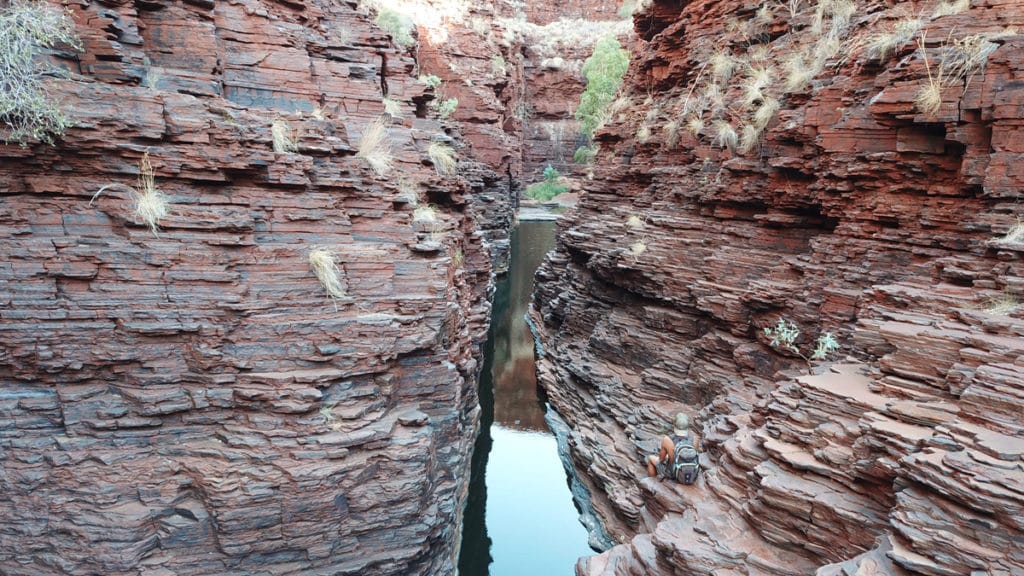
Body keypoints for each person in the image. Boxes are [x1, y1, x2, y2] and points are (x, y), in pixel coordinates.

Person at [646, 413, 700, 483]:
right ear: (687, 427)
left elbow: (661, 460)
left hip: (673, 473)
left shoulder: (667, 440)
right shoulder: (695, 439)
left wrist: (669, 456)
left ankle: (651, 483)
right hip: (691, 472)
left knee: (651, 458)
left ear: (674, 426)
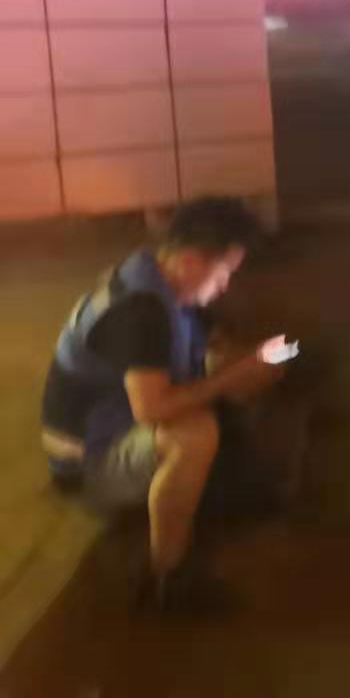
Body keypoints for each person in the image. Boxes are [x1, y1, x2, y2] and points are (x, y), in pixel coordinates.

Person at [39, 196, 281, 610]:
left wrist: (256, 362)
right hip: (88, 468)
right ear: (189, 261)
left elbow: (215, 350)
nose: (225, 285)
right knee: (194, 434)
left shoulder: (164, 284)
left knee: (224, 377)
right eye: (224, 272)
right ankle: (166, 576)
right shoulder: (142, 311)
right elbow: (152, 410)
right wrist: (235, 376)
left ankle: (224, 489)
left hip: (120, 427)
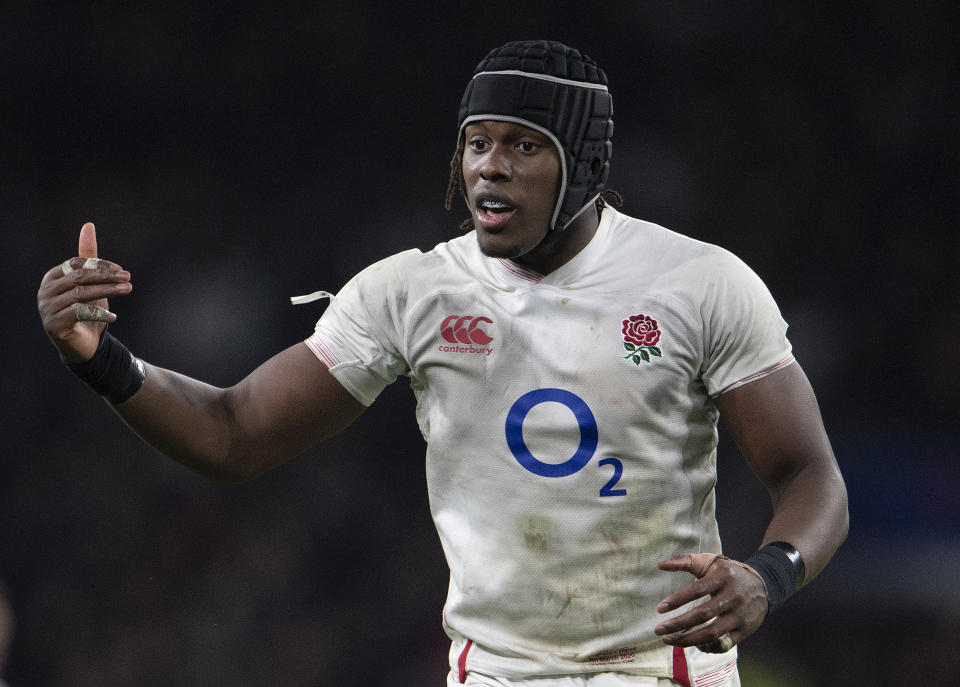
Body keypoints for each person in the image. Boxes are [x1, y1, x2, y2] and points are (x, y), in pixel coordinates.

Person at [37, 40, 848, 687]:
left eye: (524, 146)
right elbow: (232, 432)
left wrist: (768, 574)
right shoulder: (415, 291)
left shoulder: (698, 283)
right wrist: (101, 358)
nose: (489, 166)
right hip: (488, 672)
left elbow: (809, 473)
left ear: (587, 165)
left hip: (657, 671)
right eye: (477, 142)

(Work request) Once the line that contains "right elbow: (232, 432)" is found, please give it again exactly, along with each line that comes after it, through the last line of the entries.

(Task output)
right elbow: (232, 432)
left wrist: (768, 574)
right shoulder: (415, 291)
left shoulder: (698, 283)
right wrist: (101, 358)
nose: (489, 166)
right hip: (488, 672)
left elbow: (809, 473)
left ear: (587, 165)
left hip: (657, 671)
right eye: (477, 142)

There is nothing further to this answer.